When it came to tolerance, Machen was surprisingly on Fosdick’s side, but with a twist.  For a revival of the Christian religion, Americans need to return to the “great achievement of our forefathers” – “tolerance or religious liberty.”  Parents, churches, and schools needed the freedom to teach children “any form of religious belief they desire.”  Machen in other essays included Roman Catholics and Jewish Americans in this freedom.  He was particularly agitated about Progressive educational reforms that restricted what private and religious schools could teach in the interest of assimilating all children to American patriotic ideals.  Many Protestants supported these measures again in the interest of preserving a Christian America in which all people, no matter their religious or ethnic background, supported American civic norms.  Machen regarded such restriction of freedom of association and religion as a hindrance to “any great spiritual advance.”  “Place children in their formative years under the despotic control of experts appointed by the state, and you have a really more effective interference with civil and religious liberty than the Inquisition.”[8]

The contrast between Machen and Fosdick is striking.  Both understood that advances in modern learning had made implausible important parts of older Christian convictions.  Neither of their sermons proposed how to resolve the conflict.  Fosdick did worry that the church would lose its younger generation if it did not welcome modern scholarship.  Machen, in contrast, worried what would become of Christianity if the church followed Fosdick’s advice.  Also, both recommended tolerance.  For Fosdick, the church needed to be open to all points of view.  For Machen, the state needed to protect religious and intellectual freedom which in turn would allow the church to be free to follow its own convictions.  That freedom also involved excluding those (at least officers) who refused to affirm the church’s creeds.

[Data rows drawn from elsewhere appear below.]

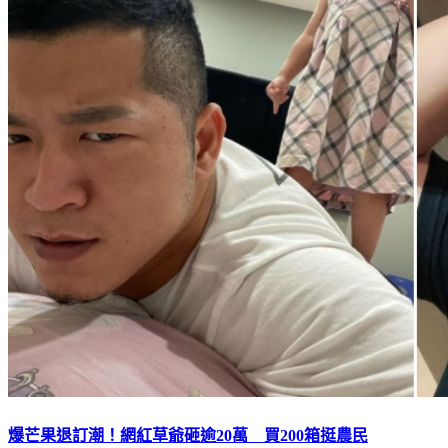
爆芒果退訂潮！網紅草爺砸逾20萬 買200箱挺農民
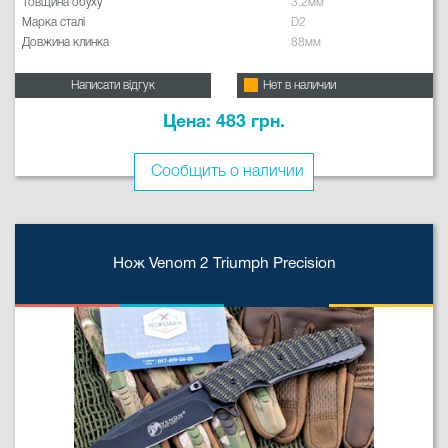
Товщина обуху
3.2мм
Марка сталі
D2
Довжина клинка
88мм
Написати відгук
Нет в наличии
Цена: 483 грн.
Сообщить о наличии
Нож Venom 2 Triumph Precision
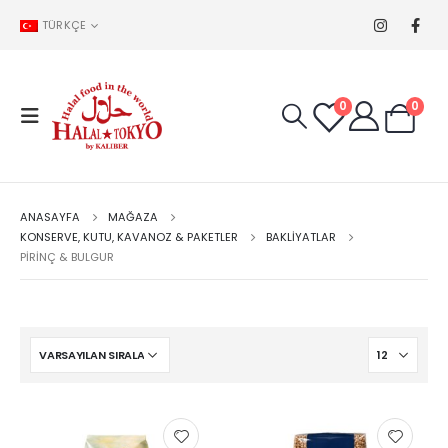
TÜRKÇE
0
0
ANASAYFA
MAĞAZA
KONSERVE, KUTU, KAVANOZ & PAKETLER
BAKLIYATLAR
PIRINÇ & BULGUR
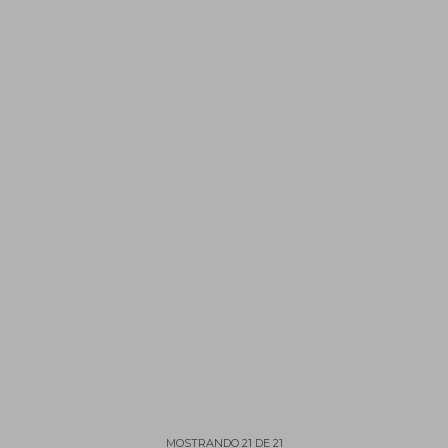
MOSTRANDO
21
DE
21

In effect, Machen’s reaction to Fosdick was of a piece with his opposition to the ecumenism of the mainline churches and the Social Gospel.  Was the church a servant to the nation, an institution that mirrored civic norms in order to promote the larger society’s well-being?  Or was the church called to be a separate institution in service of a kingdom that transcended national borders and patriotic virtues?  Machen and Fosdick answered each question differently.  That difference in turn reflected a fundamental divergence at a crucial point in American church history.  By rejecting the political and religious strategies of Progressive Protestants like Fosdick, in 1922 Machen was objecting to more than simply theological fuzziness on inerrancy or the virgin birth.  He was rejecting the nationalism that had informed mainline Protestantism fifty years earlier since the end of the Civil War and that would eventually crash and burn fifty years later during the Vietnam War.

[1] On the Baptist context for Fosdick’s sermon, see Wallace Best, “Battle for the Soul of a City: John Roach Straton, Harry Emerson Fosdick, and the Fundamentalist-Modernist Controversy in New York, 1922–1935,” Church History 90 (2021): 367-97.

[2] For reviews of Machen’s Origins of Paul’s Religion, see D. G. Hart, Defending the Faith: J. Gresham Machen and the Crisis of Conservative Protestantism in Modern America (Baltimore: Johns Hopkins University Press, 1994), 53-54.

[3] On Presbyterians and ecumenism in the Progressive Era, see D. G. Hart, The Tie that Divides: Presbyterian Ecumenism, Fundamentalism, and the History of Twentieth-Century American Protestantism,@ Westminster Theological Journal 60 (1998): 85-107.

[4] Machen, “The Second Declaration of the Council on Organic Union,” Presbyterian 91 (March 17, 1921), 26.

[5] Machen, Christianity and Liberalism (New York: Macmillan, 1923), 148.

[6] Fosdick, “Shall the Fundamentalists Win?” Christian Work 102 (June 10, 1922) 720.

[7] Machen, “Sermon on the Present Issue in the Church Preached in the First Presbyterian Church of Princeton,” Presbyterian 94 (April 17, 1924) 8.

[8] Machen, “Sermon on the Present Issue in the Church Preached in the First Presbyterian Church of Princeton,” 8.